“Drop the bag and put your hands up!” Paul yells as Garrett gets out of his car, a duffel bag in his hand.
Garrett does as he’s asked, holding his hands above his head.
“You didn’t call the cops, did ya?” Paul asks.
“No. You told me no cops. It’s just me.”
My mom walks over to where Garrett stands and picks up the duffel bag, looking in it before she walks back to us.
“It’s all there,” she says, holding up a few stacks of money. “If I would have known you could get this much so quick I would have asked for more.”
She then grabs Garrett’s shirt and yanks him down, planting her lips on his. What the actual hell is she doing? I see him cringe at her touch. I want to vomit.
“Just wanted to see what my daughter was getting. She never brought any boyfriends for me to share.” She waves her gun in front of Garrett, signaling him toward the door. “Now open this up. Disable the alarm. And take us straight back to the pills. No lights.”

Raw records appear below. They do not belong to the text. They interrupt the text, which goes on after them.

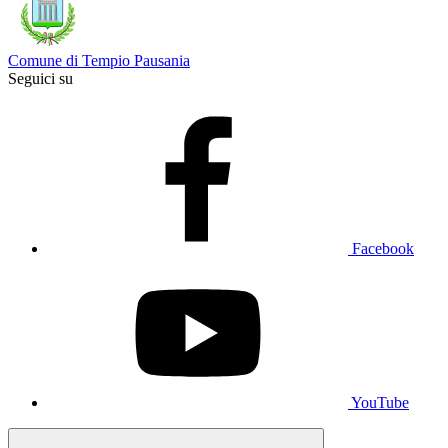
Comune di Tempio Pausania
Seguici su
Facebook
YouTube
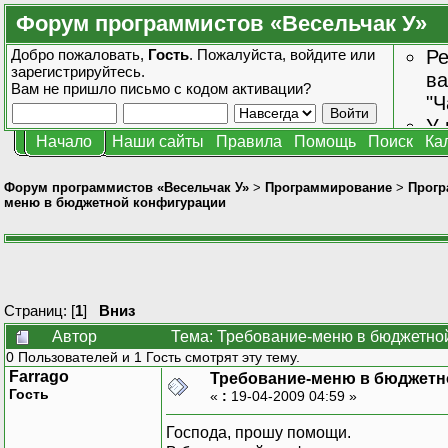
Форум программистов «Весельчак У»
Добро пожаловать,
Гость
. Пожалуйста,
войдите
или
Ре
зарегистрируйтесь
.
ва
Вам не пришло
письмо с кодом активации?
"Ч
У 
Начало
Наши сайты
Правила
Помощь
Поиск
Ка
от
зн
Форум программистов «Весельчак У»
>
Программирование
>
Прогр
меню в бюджетной конфигурации
Страниц: [
1
]
Вниз
Автор
Тема: Требование-меню в бюджетной
0 Пользователей и 1 Гость смотрят эту тему.
Farrago
Требование-меню в бюджетн
Гость
«
:
19-04-2009 04:59 »
Господа, прошу помощи.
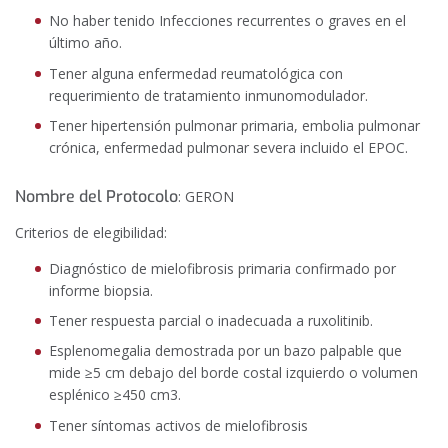
No haber tenido Infecciones recurrentes o graves en el
último año.
Tener alguna enfermedad reumatológica con
requerimiento de tratamiento inmunomodulador.
Tener hipertensión pulmonar primaria, embolia pulmonar
crónica, enfermedad pulmonar severa incluido el EPOC.
Nombre del Protocolo
: GERON
Criterios de elegibilidad:
Diagnóstico de mielofibrosis primaria confirmado por
informe biopsia.
Tener respuesta parcial o inadecuada a ruxolitinib.
Esplenomegalia demostrada por un bazo palpable que
mide ≥5 cm debajo del borde costal izquierdo o volumen
esplénico ≥450 cm3.
Tener síntomas activos de mielofibrosis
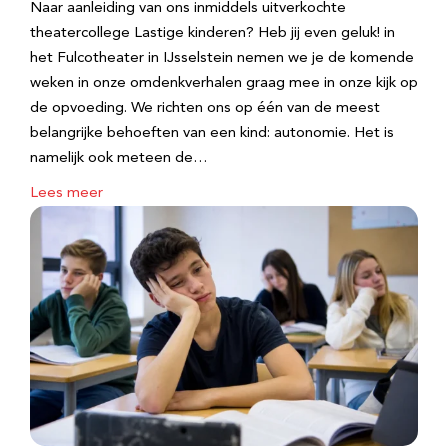
Naar aanleiding van ons inmiddels uitverkochte
theatercollege Lastige kinderen? Heb jij even geluk! in
het Fulcotheater in IJsselstein nemen we je de komende
weken in onze omdenkverhalen graag mee in onze kijk op
de opvoeding. We richten ons op één van de meest
belangrijke behoeften van een kind: autonomie. Het is
namelijk ook meteen de…
Lees meer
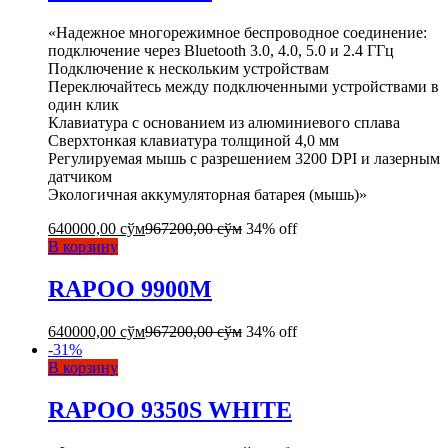
«Надежное многорежимное беспроводное соединение:
подключение через Bluetooth 3.0, 4.0, 5.0 и 2.4 ГГц
Подключение к нескольким устройствам
Переключайтесь между подключенными устройствами в
один клик
Клавиатура с основанием из алюминиевого сплава
Сверхтонкая клавиатура толщиной 4,0 мм
Регулируемая мышь с разрешением 3200 DPI и лазерным
датчиком
Экологичная аккумуляторная батарея (мышь)»
640000,00
сўм
967200,00
сўм
34% off
В корзину
RAPOO 9900M
640000,00
сўм
967200,00
сўм
34% off
-
31
%
В корзину
RAPOO 9350S WHITE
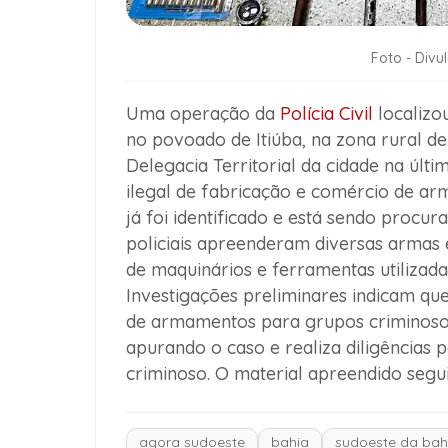
Foto - Divul
Uma operação da
Polícia Civil
localizo
no povoado de Itiúba, na zona rural d
Delegacia Territorial da cidade na últi
ilegal de fabricação e comércio de ar
já foi identificado e está sendo procura
policiais apreenderam diversas armas 
de maquinários e ferramentas utilizad
Investigações preliminares indicam qu
de armamentos para grupos criminosos 
apurando o caso e realiza diligências 
criminoso. O material apreendido segui
agora sudoeste
bahia
sudoeste da bah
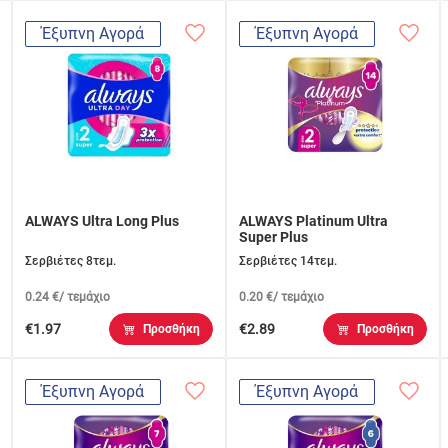
Έξυπνη Αγορά
Έξυπνη Αγορά
ALWAYS Ultra Long Plus
ALWAYS Platinum Ultra
Super Plus
Σερβιέτες 8τεμ.
Σερβιέτες 14τεμ.
0.24 €/ τεμάχιο
0.20 €/ τεμάχιο
€1.97
€2.89
Προσθήκη
Προσθήκη
Έξυπνη Αγορά
Έξυπνη Αγορά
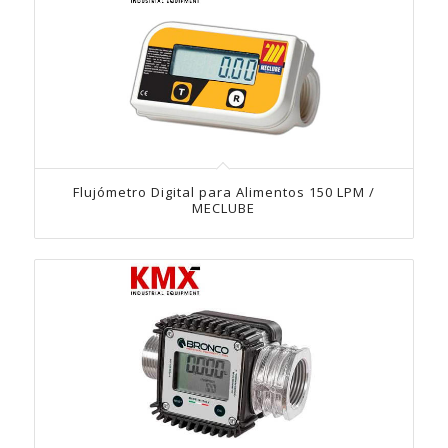
Flujómetro Digital para Alimentos 150 LPM /
MECLUBE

Garrett listens, and when he walks past me, the look on his face nearly kills me. I can tell he’s trying to be strong, to not show weakness right now. But I can tell he’s scared.
I’m scared too.
He does as he’s told and we all enter the clinic. My mom flips on what I’m guessing is a cell phone light as we make our way back to the safe that holds all of the narcotics.
“Open it,” she says, pointing the gun in his direction.
Garrett looks at Paul, his eyes pleading. “Please, let her go. We’re here now. I’ll give you what you want. Just let her go.”
“I thought doctors were smart?” Paul says, his grip getting tighter on me. “Quit fucking talking and let her in. Naomi, get the damn pills.”
Garrett swipes his card for the safe before entering a code. I hear the beep as the door unlatches.
“Sweet Jesus, we’ve hit the jackpot,” I hear my mother coo as she opens it.
“Quit talking, Naomi, and get the shit.”
I have no idea what Garrett’s plan is or why it has gone this far. There is no way Mark isn’t in on this, or isn’t coming in to save the day.
I just wish I knew when.
As if someone could read my mind, all of a sudden Paul’s grip goes loose on me and I hear a grunt. Before I know it, I’m being grabbed by a hand and pulled into an exam room.
“Stay here and don’t move,” Mark says as he slams the door shut.
I do as I’m told. I try to listen through the door, but it’s muffled. I hear something hit the ground, my mother yelling, and then—a gunshot fired.
I know what Mark told me to do, but I have to know what’s going on. I throw the door to the exam room open and look at the carnage in front of me.
Paul is on the ground and unconscious, lying in a heap in the middle of the hallway as Charlie ties him up. I take a step forward toward the safe and see Ben holding my mom around the waist as she desperately tries to break from his hold.
And then on the floor, bleeding, is Garrett.
“No!” I scream as I sprint to his side, Mark already next to him applying pressure to his shoulder.
“Don’t worry, Angel,” he says, though his words come right before a hiss of pain. And there’s blood. So much blood. “It’s just a flesh wound. I’ll be fine.”
“You fucking bitch!” my mom yells as Ben carries her out of the clinic, literally kicking and screaming. “I wish you were never born!”
And those were the last words I hear out of my mother’s mouth as she’s dragged away. Hopefully, for good.